STS Study Group

Karen Barad’s Meeting the Universe Half Way: Quantum Physics and the Entanglement of Matter and Meaning, Luciano Floridi’s The Philosophy of Information, and Bernard Stiegler’s Technics and Time, 1: The Fault of Epimetheus. These three thinkers demarcate approaches to STS, broadly conceived, and present novel ways of thinking about fundamental ontology, epistemology, in addition to arguing for the importance of seeing and confronting the ethical implications that follow from their respective theories. In all three thinkers we see the intertwinement of epistemology, ontology and ethics. For anyone not familiar, I’ve tried to provide a quick glance at these three theorists.

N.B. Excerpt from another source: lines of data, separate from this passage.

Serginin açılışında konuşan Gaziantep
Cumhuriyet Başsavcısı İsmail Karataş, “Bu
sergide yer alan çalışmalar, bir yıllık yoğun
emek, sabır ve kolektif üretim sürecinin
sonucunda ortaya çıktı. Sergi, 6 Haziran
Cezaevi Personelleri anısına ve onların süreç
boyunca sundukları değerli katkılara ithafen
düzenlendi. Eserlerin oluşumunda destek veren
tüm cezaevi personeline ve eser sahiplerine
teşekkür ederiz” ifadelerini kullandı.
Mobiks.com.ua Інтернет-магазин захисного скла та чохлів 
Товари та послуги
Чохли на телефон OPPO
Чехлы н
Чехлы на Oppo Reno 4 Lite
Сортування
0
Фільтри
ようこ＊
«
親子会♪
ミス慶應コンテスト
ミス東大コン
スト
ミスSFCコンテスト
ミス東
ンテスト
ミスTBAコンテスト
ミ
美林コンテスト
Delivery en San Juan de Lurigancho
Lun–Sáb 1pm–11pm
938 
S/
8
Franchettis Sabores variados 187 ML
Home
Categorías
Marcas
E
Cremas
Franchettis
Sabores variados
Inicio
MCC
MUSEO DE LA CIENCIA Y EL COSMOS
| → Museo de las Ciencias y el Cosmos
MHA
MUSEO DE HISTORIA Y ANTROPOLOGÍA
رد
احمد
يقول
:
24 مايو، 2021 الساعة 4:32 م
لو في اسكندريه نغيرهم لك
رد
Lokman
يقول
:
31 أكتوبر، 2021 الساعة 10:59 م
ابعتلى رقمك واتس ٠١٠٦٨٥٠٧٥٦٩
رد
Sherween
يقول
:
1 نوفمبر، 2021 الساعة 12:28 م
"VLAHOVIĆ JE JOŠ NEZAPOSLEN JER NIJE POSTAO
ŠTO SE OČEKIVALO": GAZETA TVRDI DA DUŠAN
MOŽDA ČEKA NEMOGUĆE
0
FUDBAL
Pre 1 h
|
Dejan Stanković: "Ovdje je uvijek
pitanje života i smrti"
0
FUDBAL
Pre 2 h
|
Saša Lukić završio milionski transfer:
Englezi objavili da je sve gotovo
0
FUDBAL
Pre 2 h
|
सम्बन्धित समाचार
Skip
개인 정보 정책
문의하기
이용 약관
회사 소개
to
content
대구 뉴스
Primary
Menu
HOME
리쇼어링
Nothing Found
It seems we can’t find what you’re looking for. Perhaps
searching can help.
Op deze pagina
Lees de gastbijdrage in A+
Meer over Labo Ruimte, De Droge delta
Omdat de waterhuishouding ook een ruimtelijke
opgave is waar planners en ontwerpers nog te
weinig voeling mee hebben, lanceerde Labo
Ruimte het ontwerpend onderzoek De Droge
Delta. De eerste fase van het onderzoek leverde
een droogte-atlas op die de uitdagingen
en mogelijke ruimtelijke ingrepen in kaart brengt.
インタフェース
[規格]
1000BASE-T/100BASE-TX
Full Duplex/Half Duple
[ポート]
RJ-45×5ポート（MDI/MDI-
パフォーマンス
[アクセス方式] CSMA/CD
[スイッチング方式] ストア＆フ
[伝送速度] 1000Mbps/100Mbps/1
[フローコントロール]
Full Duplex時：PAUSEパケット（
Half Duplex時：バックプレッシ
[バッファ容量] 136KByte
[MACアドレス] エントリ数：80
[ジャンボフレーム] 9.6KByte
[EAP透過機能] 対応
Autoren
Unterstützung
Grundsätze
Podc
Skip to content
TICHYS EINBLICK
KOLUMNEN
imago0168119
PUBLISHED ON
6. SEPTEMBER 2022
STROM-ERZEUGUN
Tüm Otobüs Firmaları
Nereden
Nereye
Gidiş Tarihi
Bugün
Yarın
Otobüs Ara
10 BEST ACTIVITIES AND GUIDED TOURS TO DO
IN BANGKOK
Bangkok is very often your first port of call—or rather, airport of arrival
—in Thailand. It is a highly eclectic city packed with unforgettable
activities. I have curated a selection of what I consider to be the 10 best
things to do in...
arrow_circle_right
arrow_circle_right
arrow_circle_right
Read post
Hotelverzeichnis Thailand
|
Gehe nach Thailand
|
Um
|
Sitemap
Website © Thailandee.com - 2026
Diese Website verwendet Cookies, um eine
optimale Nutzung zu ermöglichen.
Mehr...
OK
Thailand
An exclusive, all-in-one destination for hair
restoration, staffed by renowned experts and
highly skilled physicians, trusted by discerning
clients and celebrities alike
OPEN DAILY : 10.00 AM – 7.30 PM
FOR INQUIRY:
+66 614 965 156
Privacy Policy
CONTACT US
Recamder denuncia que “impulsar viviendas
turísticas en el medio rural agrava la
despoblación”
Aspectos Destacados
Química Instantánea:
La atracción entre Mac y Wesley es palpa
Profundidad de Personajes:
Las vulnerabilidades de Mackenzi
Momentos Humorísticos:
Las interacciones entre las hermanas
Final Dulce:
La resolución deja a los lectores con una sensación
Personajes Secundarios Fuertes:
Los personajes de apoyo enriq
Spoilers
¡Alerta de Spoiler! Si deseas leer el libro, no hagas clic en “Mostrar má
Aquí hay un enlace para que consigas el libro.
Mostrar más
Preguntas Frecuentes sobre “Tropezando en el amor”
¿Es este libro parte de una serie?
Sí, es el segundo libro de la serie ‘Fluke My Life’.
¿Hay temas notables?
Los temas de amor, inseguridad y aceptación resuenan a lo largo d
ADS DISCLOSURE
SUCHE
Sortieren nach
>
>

Barad is a theoretical physicist in the area of quantum mechanics. She is also adept in the traditions of post-structuralism, feminism, feminist philosophy of science, epistemology and ontology. Barad’s work builds off of Neils Bohr’s “philosophy-physics” and has implications for how we make sense of the concepts of agency, realism, identity, difference, meaning and materialism just to name a few. Her concept of “intra-action” as the creation of a coherence of forces that give rise to matter and meaning has been influential for a number of theorists. She is also explicitly concerned with the place of ethics in science and philosophy and she argues that ethical life cannot be separated from them.

Floridi is rooted in the analytic philosophies of logics, maths and formal epistemologies. He works primarily from within the computational/information theoretic approaches. Arguably, according to Floridi, we’re experiencing a paradigm shift in philosophy and the sciences, wherein the formal application of the concept of information is revolutionizing not only our epistemic landscape but also the ontological structure of reality, i.e. we are having to reconceptualize not only matter and energy but also fundamental ontological categories like subject and object. He wants to emphasize the importance of philosophy as conceptual generation, and to formalize a system that tracks epistemologically across different registers or shifting granulations of analysis based on the ideas of levels of abstraction and gradients of abstraction.

Stiegler is rooted in the continental traditions of Heideggerian phenomenology and Derridean deconstruction. Through the lenses of french theorists Bertrand Gille, Gilbert Simondon and Andre Leori-Gourhan, all important thinkers in the philosophy of technology, Stiegler is interested in understanding the development of technics (tools and techniques) and in situating technics at the origin of a temporal structure of retention and protention specific to the genesis of the human. In other words, memory and externalized devices that transcend the life of the designer are the repositories that give shape to a future that is not yet and form the background conditions of inhabitants who in their turn anticipate and engineer a projected future.